I have been staying out at the wall street occupation, not really seeing any other part of new york city too see, for the past two months. The cops kicked us out and me and my affinity group have already found a few places that got compromised. any places in the city you guys know of, that is worth checking out?


----------



## TheUndeadPhoenix (Nov 23, 2011)

Only places I know of were torn down


----------



## Yell (Nov 23, 2011)

yea. we had a spot. then a few of us were arrested and the cops took the GPS. which stupidly had the address of our squat in it, and they went through it.. so we can't go back there. at least for a while. it just sucks.


----------



## Rancho (Nov 23, 2011)

Booooo that's lame new York is tricky have you tried queens?


----------



## Rancho (Nov 23, 2011)

I know y'all are out in Brooklyn but the neighborhoods are trendy there now so there isn't a whole lot that's not spoken for


----------



## Earth (Nov 23, 2011)

That is true, Brooklyn today is definately not the same Brooklyn I left in 1987, and believe me - when I was there just the other day - I barely recognized my old hood...

Queens is cool, maybe out towards LaGuardia Airport there might be a couple of good places to hide out at, or perhaps Astoria - but then again, it's been many many years since I've been there............

As for things to do - as previously mentioned - all me favorite places are gone, except a pub in Bay Ridge Brooklyn which may or may not be ok these days.............
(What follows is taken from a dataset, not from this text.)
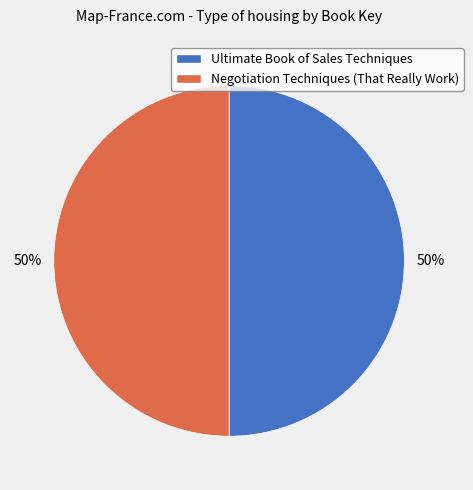

Is the sum of Negotiation Techniques (That Really Work) and Ultimate Book of Sales Techniques greater than half?

Yes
That's why I fled north east to where I finally settled at during the summer of 1991
We Have It All In The Valley!!!

God be with you..............


----------



## Hillbilly Castro (Nov 23, 2011)

Truth be told, I'm pretty sure NYC is gonna be real hot this winter. I'd get out for a few months. After the hype from OWS, I heard they been shakin em down like crazy


----------



## Yell (Nov 23, 2011)

theres things keeping us here. we found a family. i wanna travel but i'll miss them. i wish i could bring em with me! they took me and my other friends from the occupation in, theiy have been wonderful. Im keeping an eye out in places like queens. but ultimately. we might just wait a while then go to the squat we were staying at, along the promenade in BK. river front. life!


----------



## earliest (Nov 29, 2011)

I reccomend riding the J or any other elevated train around for the afternoon and writing down adresses of abandoned places as you go. There are lots of abandoned and fire damaged places that haven't been fixed up that are visible along the JMZ and L lines. Keep in mind that you either want to be somewhere pretty desolate or very, very busy to avoid attracting attention comin or going, nypd does not fuck around. Research the owners and the taxes on the properties.


----------